Film sıradan bir yaşamın esintilerini bize yansıtan bir girişle başlıyor. Hoş, çabuk güvenen, genç bir kadın olan Frances McCullen (Chloe Grace Moretz), metroda bulduğu çantayı almakta kısa bir tereddüt geçirse de önüne geçemediği bir saikle çantayı alır. Açtığında içinde bir kimlik ve şahsi eşyalar bulur. Bir an için çantanın çekiciliğine kapılmış görünse de onu sahibine teslim etmek için tereddüt etmez.
Çantanın sahibi dul bir kadın olan Greta Hideg (Isabelle Huppert), klasik müzik tutkunu, yalnızlığın acımasız pençesine yakalanmış, eksantrik bir Fransız piyano öğretmenidir. Frances, yakın bir zamanda annesini kaybettiği için Greta onun için adeta sığındığı bir ada, bir arkadaş olur. Fakat olaylar Frances için bir hayal kırıklığına, büyük bir travmaya dönüşür. Greta aslında yalnız ve kendi halinde nazik bir kadın değil, akli dengesini kaybetmiş sosyopat bir katildir. Genç ve naif Frances, bu acı gerçeği yemek öncesi dolaplarda mum ararken trende bulduğu çantanın aynısından bir düzine daha görmesiyle fark eder. Olaylar onun için artık tam bir kabusa dönüşür; ta ki ev arkadaşı Erica’nın (Maika Monroe) cesur girişimine kadar…

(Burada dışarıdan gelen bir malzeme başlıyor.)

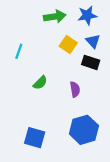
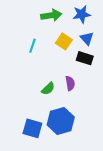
cyan line: (19, 51) -> (32, 46), moved
green semicircle: (40, 83) -> (48, 89), moved
blue hexagon: (84, 130) -> (61, 121), moved

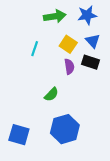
purple semicircle: (70, 83) -> (69, 67), moved
blue square: (32, 128) -> (19, 135), moved

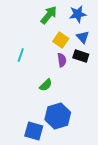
green arrow: (55, 16) -> (49, 15), turned -42
cyan line: (35, 49) -> (21, 55), moved
blue square: (19, 135) -> (34, 131), moved

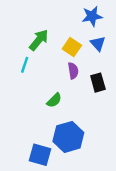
green arrow: (49, 15) -> (39, 40), moved
black rectangle: (81, 56) -> (98, 83), moved, turned 56

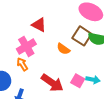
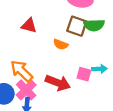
pink cross: (26, 47) -> (26, 90), moved
orange arrow: (22, 64) -> (22, 71), size x1.6

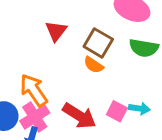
red triangle: (29, 26) -> (56, 31), turned 42
brown square: (77, 26) -> (98, 43), moved

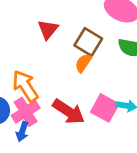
orange semicircle: (94, 65) -> (83, 63), turned 90
pink square: (117, 111) -> (105, 108), size x1.4

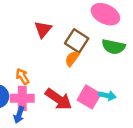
orange arrow: (25, 86) -> (23, 77), size x0.6
pink cross: (26, 112) -> (22, 98), turned 30

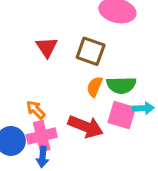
green semicircle: (113, 47) -> (121, 85), moved
orange semicircle: (72, 58) -> (95, 87), moved

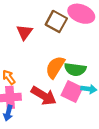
brown square: (91, 51) -> (56, 21), moved
orange semicircle: (95, 87) -> (55, 67), size x1.5

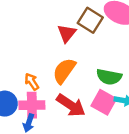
red triangle: (24, 32) -> (67, 33), moved
orange semicircle: (55, 67) -> (64, 71), moved

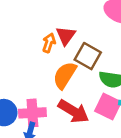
brown square: (90, 20) -> (88, 56), moved
orange arrow: (32, 82) -> (49, 43), moved, turned 54

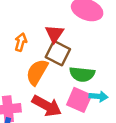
red triangle: (66, 36) -> (54, 34), moved

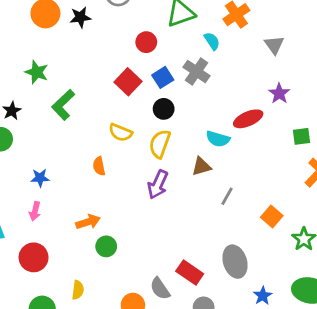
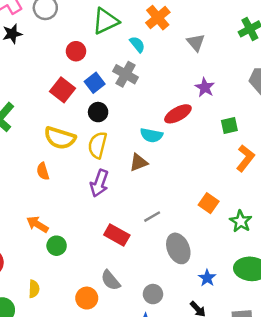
yellow semicircle: (120, 132) -> (60, 138), size x1.4
gray line: (227, 196) -> (152, 217), moved, turned 36
orange arrow: (88, 222) -> (37, 224), turned -125
red rectangle: (190, 273) -> (117, 235), moved

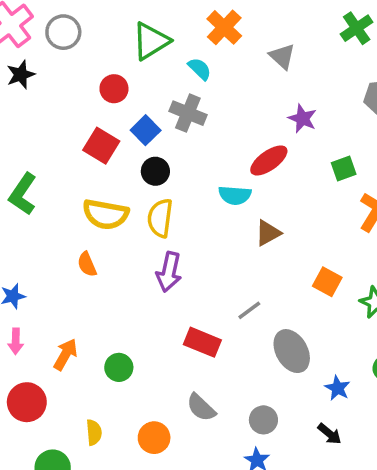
brown triangle: (139, 163) -> (268, 233), moved
orange arrow: (37, 224) -> (65, 354), moved, turned 95
orange circle: (87, 298) -> (154, 438), moved

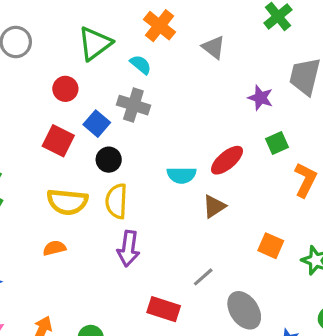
purple star: (302, 119) -> (260, 98), moved
red ellipse: (269, 160) -> (227, 160), moved
orange semicircle: (87, 264) -> (54, 248), turned 105

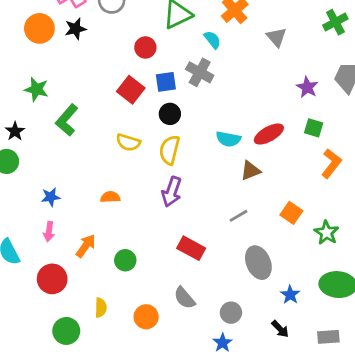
blue square: (97, 124) -> (166, 82), turned 30
green square: (277, 143) -> (314, 128), turned 30
yellow semicircle: (67, 202) -> (128, 142), size x0.7
orange semicircle: (54, 248) -> (110, 197), moved
gray line: (203, 277) -> (238, 216), moved

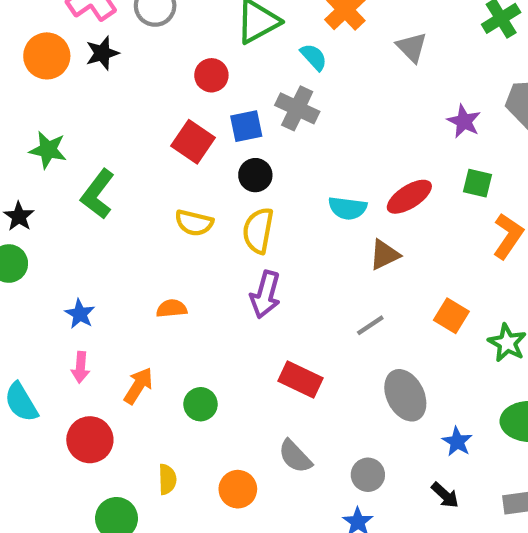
blue star: (51, 197) -> (80, 314), turned -30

Karakterlerin öyküyü yarattığı bir film
Sinemada korku hissi yaratmak ya da gerilim ögeleri içeren sahnelerden örülmüş bir öyküyü anlatabilmek beceri ve yaratıcılık gerektirir. Yönetmen Neil Jordan, Ray Wright ile birlikte senaryosunu yazdığı böylesine bir filmi başarıyla kotarmış. Bu başarıda şüphesiz büyük pay, yaratılan karakterlerin derinliğiyle öne çıkıyor. Dramatik bir sanat olan sinemada ne anlatılacağı kadar, filmin öyküsünü taşıyan karakterlerin yaratılması da o denli önem taşır. Hatta senaryo alanında çalışan bazı kuramcılara göre öykü karakterleri yaratmaz, karakterler öyküyü yaratır.

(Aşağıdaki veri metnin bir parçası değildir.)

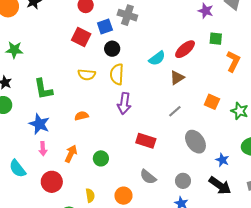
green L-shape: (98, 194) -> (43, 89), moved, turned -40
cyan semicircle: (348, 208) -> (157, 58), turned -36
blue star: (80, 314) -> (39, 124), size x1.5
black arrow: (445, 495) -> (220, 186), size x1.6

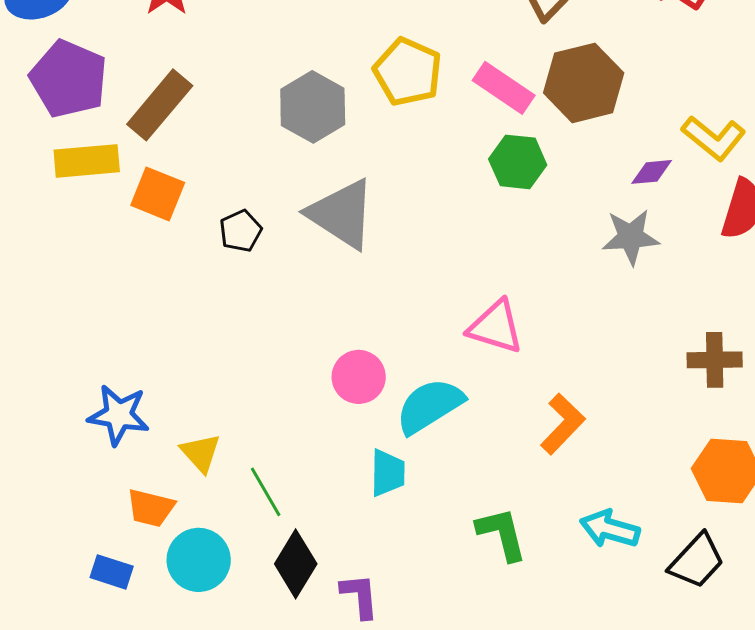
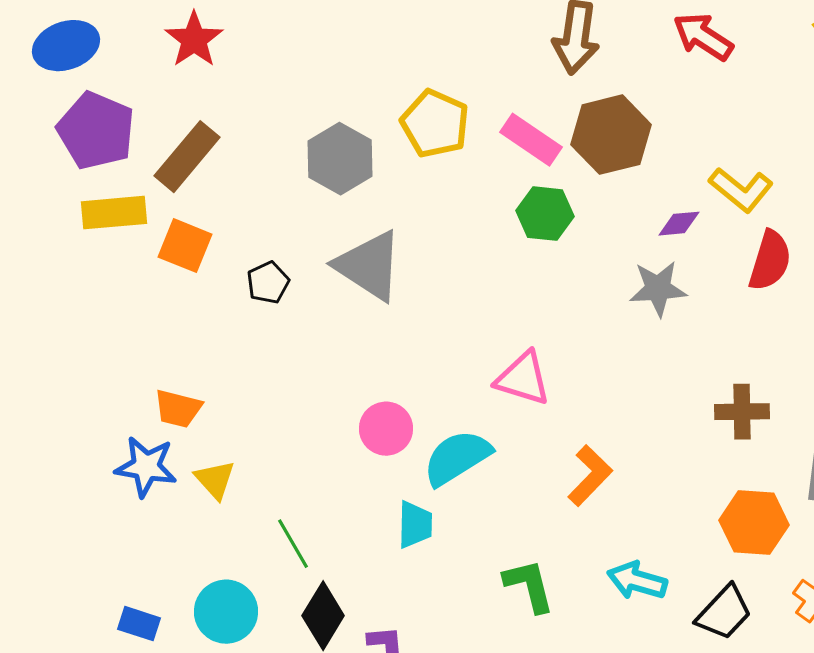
yellow triangle: (201, 453) -> (215, 480), moved
orange trapezoid: (151, 508) -> (178, 409), moved

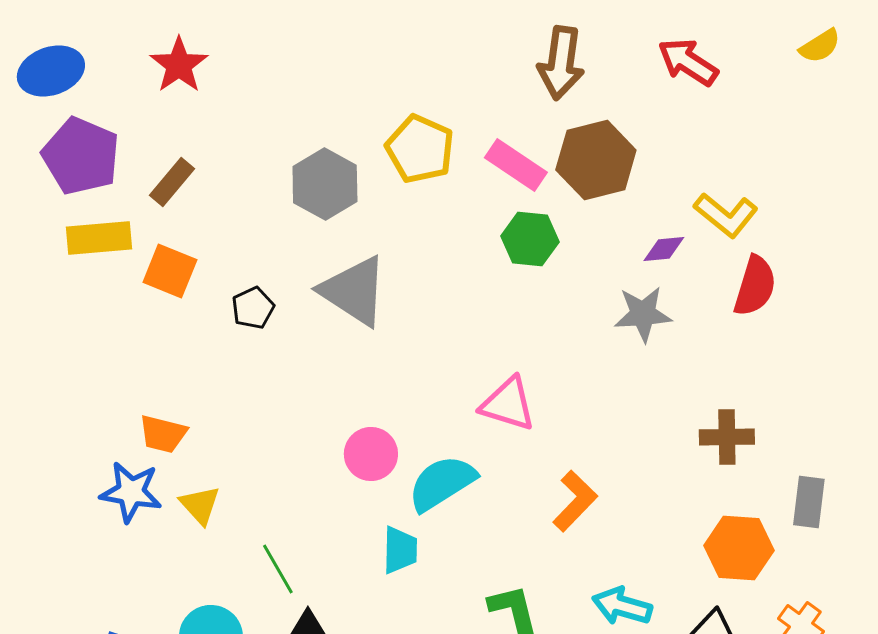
brown rectangle: (187, 157) -> (172, 182), size x0.7

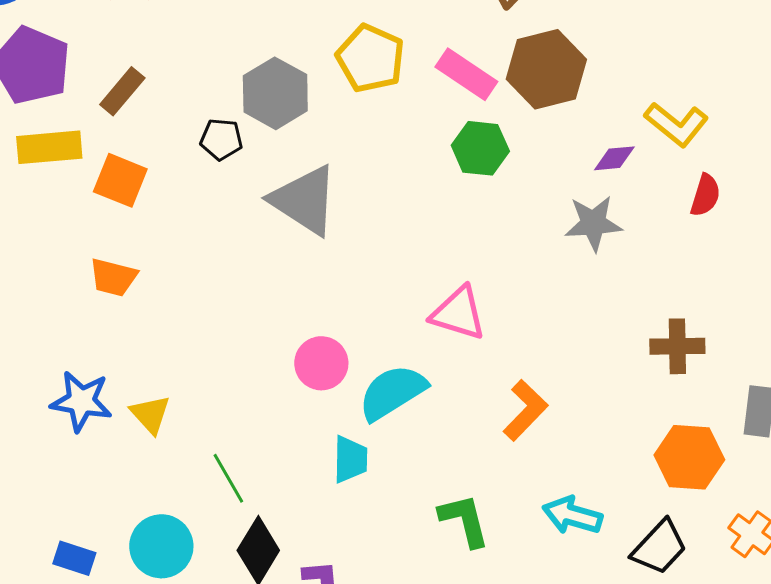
red semicircle: (755, 286) -> (705, 195), size x0.7
black pentagon: (253, 308) -> (221, 139), moved, turned 30
orange trapezoid: (163, 434) -> (113, 277), moved

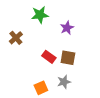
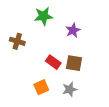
brown cross: (16, 38) -> (17, 41), turned -32
orange square: (41, 88) -> (41, 87), moved

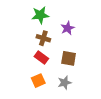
brown cross: (17, 41) -> (43, 38), moved
red rectangle: (53, 62) -> (41, 57), moved

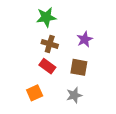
purple star: (68, 28) -> (85, 39), moved
orange square: (38, 81) -> (35, 93), moved

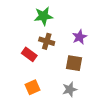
red rectangle: (47, 66) -> (29, 54), moved

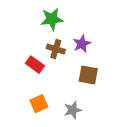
purple star: (80, 37) -> (82, 44), moved
gray star: (70, 89) -> (73, 110), moved

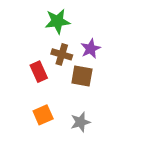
red rectangle: (35, 65) -> (39, 72), turned 30
brown square: (88, 75) -> (82, 76), moved

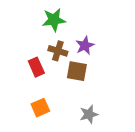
gray star: (80, 122) -> (89, 114), moved

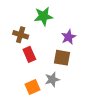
brown cross: (58, 51) -> (21, 35), moved
gray star: (89, 114) -> (52, 79), moved

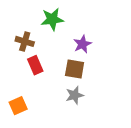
gray star: (52, 79) -> (75, 95), moved
orange square: (33, 87) -> (18, 106), moved

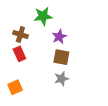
purple star: (82, 44) -> (59, 37), moved
red rectangle: (35, 65) -> (19, 54), moved

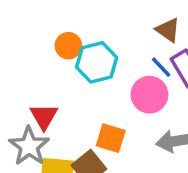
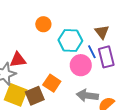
cyan hexagon: (97, 62) -> (70, 40), moved
red triangle: (44, 116) -> (18, 60), turned 36

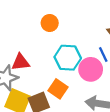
cyan hexagon: (70, 40) -> (68, 58), moved

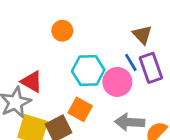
red triangle: (21, 62) -> (32, 82), turned 42

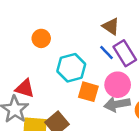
pink circle: (117, 82) -> (118, 85), moved
orange square: (80, 109) -> (88, 92), moved

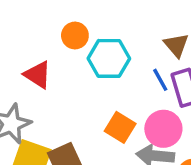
cyan hexagon: (71, 68) -> (109, 58), moved
red triangle: (25, 88) -> (38, 75), moved

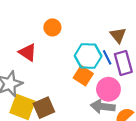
cyan hexagon: (109, 58) -> (88, 56), moved
orange square: (120, 127) -> (83, 76), moved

Greta, ikinci saptamamızı doğrulayan bir yapıt. Öncelikle Greta karakterini canlandıran büyük aktris Isabelle Huppert’in derinlikli oyunculuğu, yansıttığı karakteri her anlamda bir elbise gibi üzerine giyerek seyirciye deşifre etme olanakları sunması, sinemada en önemli yaratıcı kabul edilen yönetmen için oyunculuğun ne denli önemli bir enstrüman olduğunu duyumsatıyor. Genç Chloe Grace Moretz ise, masum, iyi ruhlu Frances karakterini yansıtmada Huppert’in karşısında ezilmiyor. Moretz ve Huppert’e, Maika Monroe, Colm Feore, Stephen Rea oyunculuk resitallerinde eşlik ediyorlar.
Filmde oyunculuk gibi seyirciyi etkisi altına alan önemli bir başka enstrüman ise, klasik müziğin önemli dehaları Franz Liszt ve Frederic Chopin’in müzikleri. Greta’nın boğucu bir atmosferi olan evini ve yaşlı kadının iç dünyasını yansıtmada yönetmen Neil Jordan, müziğin tılsımlı gücünden sonuna kadar yararlanmış.
Ele aldığı dünyaya sakin, sağduyulu ve yaratıcı fırça darbeleriyle yaklaşan Neil Jordan, zaman zaman sarkmalara neden olan bir tempo oluştursa da düzeyli oyunculuklar, etkili müzikler ve görüntü yönetmenliğinin atmosfer ve filmsel evreni yaratmadaki başarıları ve kurgunun noktayı koyan özellikleriyle Greta’yı, son dönemin ayrıcalıklı filmleri arasına yerleştiriyor.